Contrary to what banks and their lawyers (and even some judges) may believe, Florida homeowners have valid defenses to foreclosure in many cases – and I’m not just talking about the fraudulent assignments with which we’ve become so familiar.  For instance, in recent weeks I’ve seen several cases where the bank attached a Note to a Complaint that contains an indorsement to a different company (not the plaintiff), I move to dismiss on the basis the bank is not the “holder” under Section 671.201(21), and magically, the bank then files the same Note, only this time it has two more indorsements on it, including one to the bank that is suing.  When this happens, it’s clear that the indorsements were done after the suit was filed – after all, if they were done beforehand, the Note attached to the Complaint would have contained all three indorsements.  This is a fatal impediment to forelosure because standing cannot be acquired post-filing.  In cases like this, final judgments should be entered for homeowners, yet that never happens.  Why?  There have been hundreds of thousands of foreclosure cases filed in Florida, yet I don’t know that I’ve ever seen a case where a final judgment was entered in the homeowner’s favor on a standing defense.  With respect to our learned judges, how is that possible? 

I get that judges want us to mediate these cases.  I get that judges want to reduce the backlog of cases on their dockets.  But until judges start ruling for homeowners in some of these cases, banks will never perceive that they have a risk of losing, and they’ll never settle, no matter how many mediations they’re ordered to attend.  

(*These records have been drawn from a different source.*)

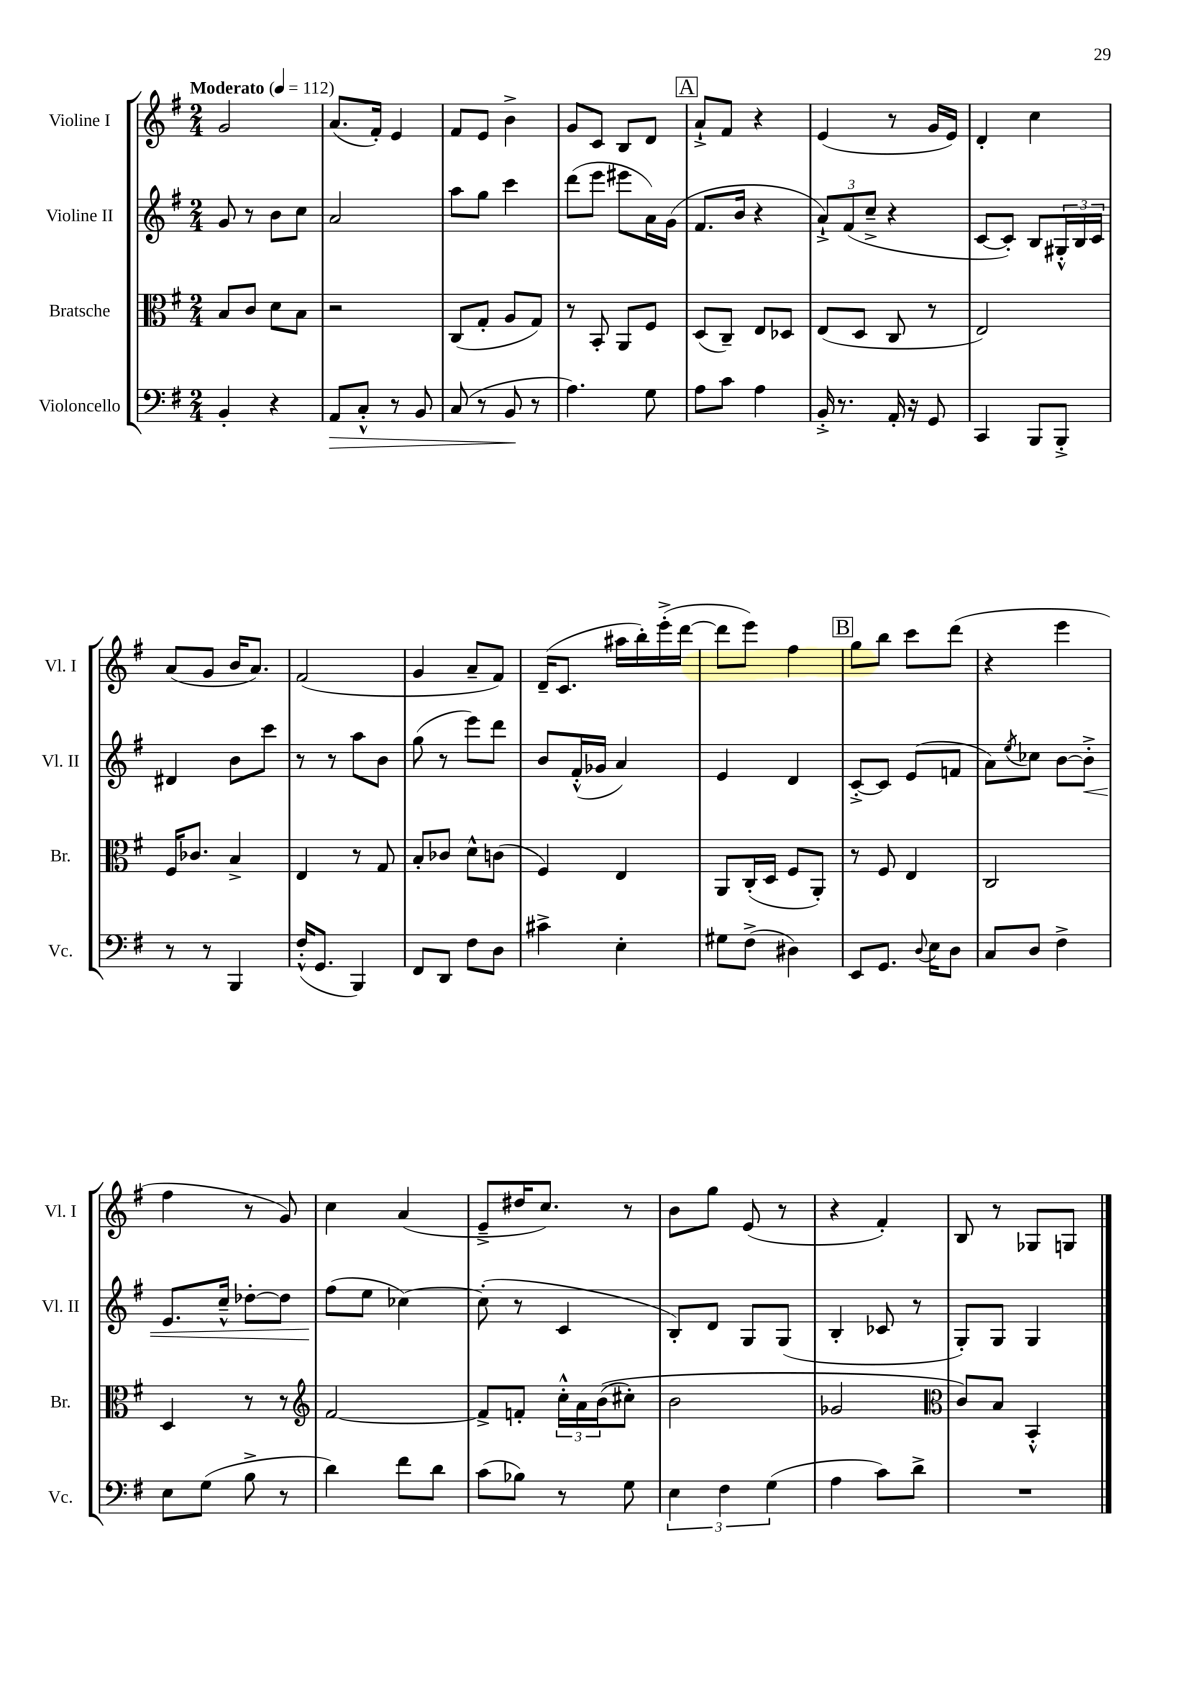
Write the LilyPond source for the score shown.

<<
\new StaffGroup <<
\new Staff = "s0" \with { instrumentName = "Violine I" shortInstrumentName = "Vl. I" } {
    \clef treble \key g \major \numericTimeSignature \time 2/4 \tempo "Moderato" 4 = 112
    g'2 |
    a'8.( fis'16-.) e'4 |
    fis'8 e'8 b'4-> |
    g'8 c'8 b8 d'8 |
    \mark \markup { \box "A" } a'8-!-> fis'8 r4 |
    e'4( r8 g'16 e'16) |
    d'4-. c''4 |
    a'8( g'8 b'16 a'8.) |
    fis'2( |
    g'4 a'8-- fis'8) |
    d'16--( c'8. ais''16 b''16-.) e'''16-.->( d'''16~ |
    d'''8 e'''8) fis''4 |
    \mark \markup { \box "B" } g''8 b''8 c'''8 d'''8( |
    r4 e'''4 |
    fis''4 r8 g'8) |
    c''4 a'4( |
    e'8---> dis''16 c''8.) r8 |
    b'8 g''8 e'8( r8 |
    r4 fis'4-.) |
    b8 r8 ges8 g8 \bar "|." |
}
\new Staff = "s1" \with { instrumentName = "Violine II" shortInstrumentName = "Vl. II" } {
    \clef treble \key g \major \numericTimeSignature \time 2/4
    g'8 r8 b'8 c''8 |
    a'2 |
    a''8 g''8 c'''4 |
    d'''8( e'''8 eis'''8 a'16) g'16( |
    \mark \markup { \box "A" } fis'8. b'16 r4 |
    \tuplet 3/2 { a'8-!->) fis'8( c''8---> } r4 |
    c'8~ c'8-.) b8 \tuplet 3/2 { gis16-.-^ b16 c'16 } |
    dis'4 b'8 c'''8 |
    r8 r8 a''8 b'8 |
    g''8( r8 e'''8) d'''8 |
    b'8 fis'16-.-^( ges'16 a'4) |
    e'4 d'4 |
    \mark \markup { \box "B" } c'8~-.-> c'8 e'8( f'8 |
    a'8) \acciaccatura { e''8 } ces''8 b'8~ b'8-.->\< |
    e'8. c''16---^ des''8~-. des''8 |
    fis''8\!( e''8 ces''4~) |
    ces''8-.( r8 c'4 |
    b8-.) d'8 g8 g8( |
    b4-. ces'8 r8 |
    g8-.) g8 g4 \bar "|." |
}
\new Staff = "s2" \with { instrumentName = "Bratsche" shortInstrumentName = "Br." } {
    \clef alto \key g \major \numericTimeSignature \time 2/4
    b8 c'8 d'8 b8 |
    r2 |
    c8( g8-. a8 g8) |
    r8 b,8-. a,8 fis8 |
    \mark \markup { \box "A" } d8( c8--) e8 des8 |
    e8( d8 c8 r8 |
    e2) |
    fis16 ces'8. b4-> |
    e4 r8 g8 |
    b8-. ces'8 d'8-^ c'8( |
    fis4) e4 |
    a,8 c16-.( d16 fis8 a,8-.) |
    \mark \markup { \box "B" } r8 fis8 e4 |
    c2 |
    d4 r8 r8 |
    \clef treble fis'2~ |
    fis'8-> f'8-. \tuplet 3/2 { c''16-.-^ a'16 b'16(\( } cis''8-.) |
    b'2 |
    ges'2 |
    \clef alto c'8\) b8 b,4-.-^ \bar "|." |
}
\new Staff = "s3" \with { instrumentName = "Violoncello" shortInstrumentName = "Vc." } {
    \clef bass \key g \major \numericTimeSignature \time 2/4
    b,4-. r4 |
    a,8\> c8-.-^ r8 b,8 |
    c8( r8 b,8\! r8 |
    a4.) g8 |
    \mark \markup { \box "A" } a8 c'8 a4 |
    b,16-.-> r8. a,16-. r16 g,8 |
    c,4 b,,8 b,,8-.-> |
    r8 r8 b,,4 |
    fis16-.-^( g,8. b,,4) |
    fis,8 d,8 fis8 d8 |
    cis'4-> e4-. |
    gis8 fis8->( dis4) |
    \mark \markup { \box "B" } e,8 g,8. \appoggiatura { d8 } e16 d8 |
    c8 d8 fis4-> |
    e8 g8( b8-> r8 |
    d'4) fis'8 d'8 |
    c'8( bes8) r8 g8 |
    \tuplet 3/2 { e4 fis4 g4( } |
    a4 c'8) d'8-> |
    R2 \bar "|." |
}
>>
>>
\layout { \context { \Score \remove "Bar_number_engraver" } }
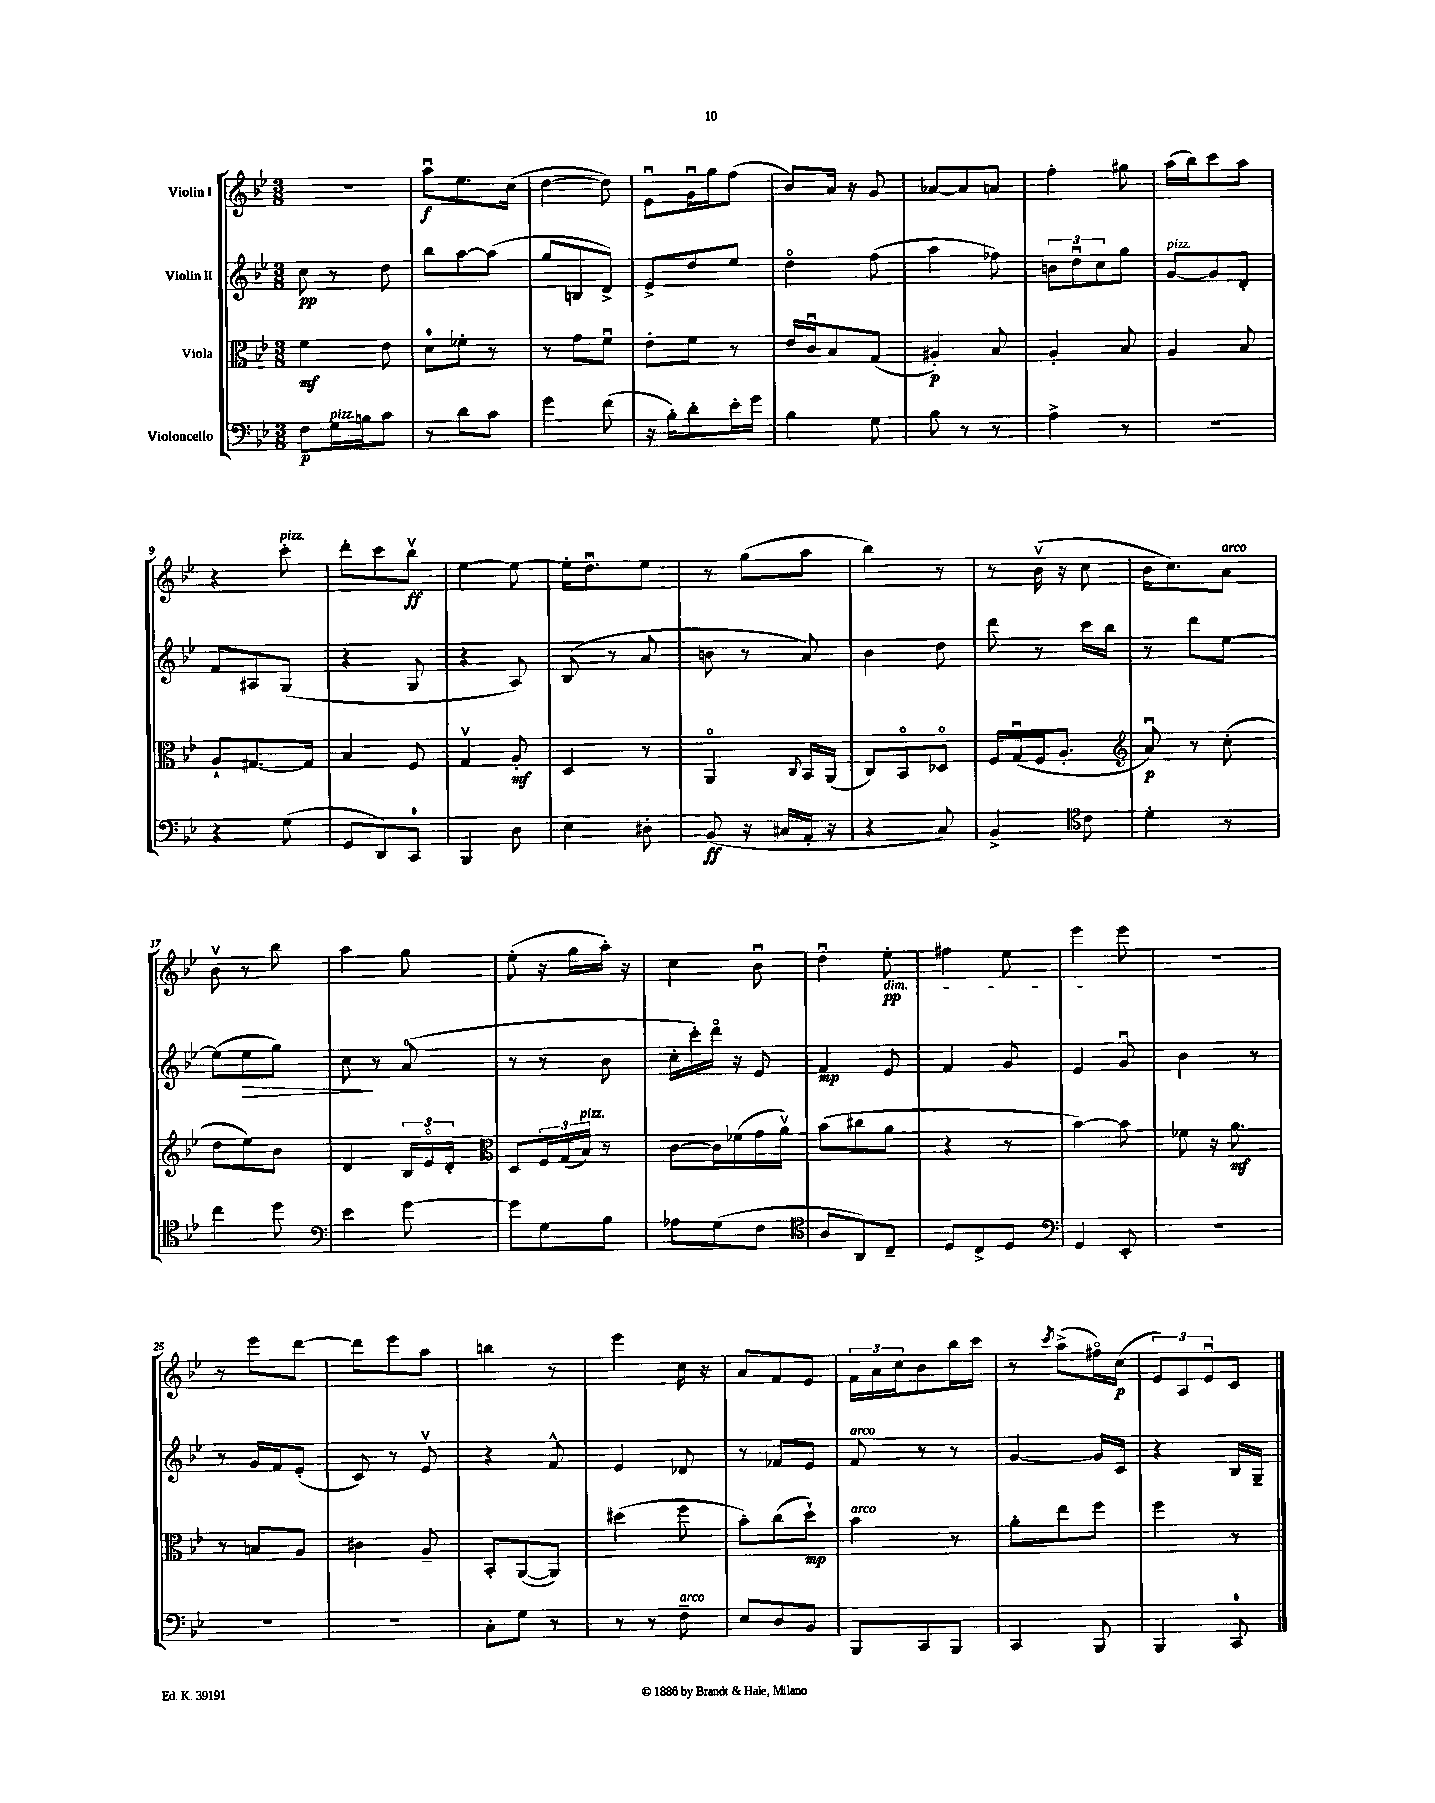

If judges want cases to settle, it’s incumbent upon them to start listening to the arguments of the many bright foreclosure defense attorneys in Florida, applying the law, and, when appropriate, entering orders and judgments in favor of homeowners, even if they haven’t paid their mortgage.  Until the banks start perceiving that they can lose a case, the mediation process, no matter how well-intentioned, just won’t work.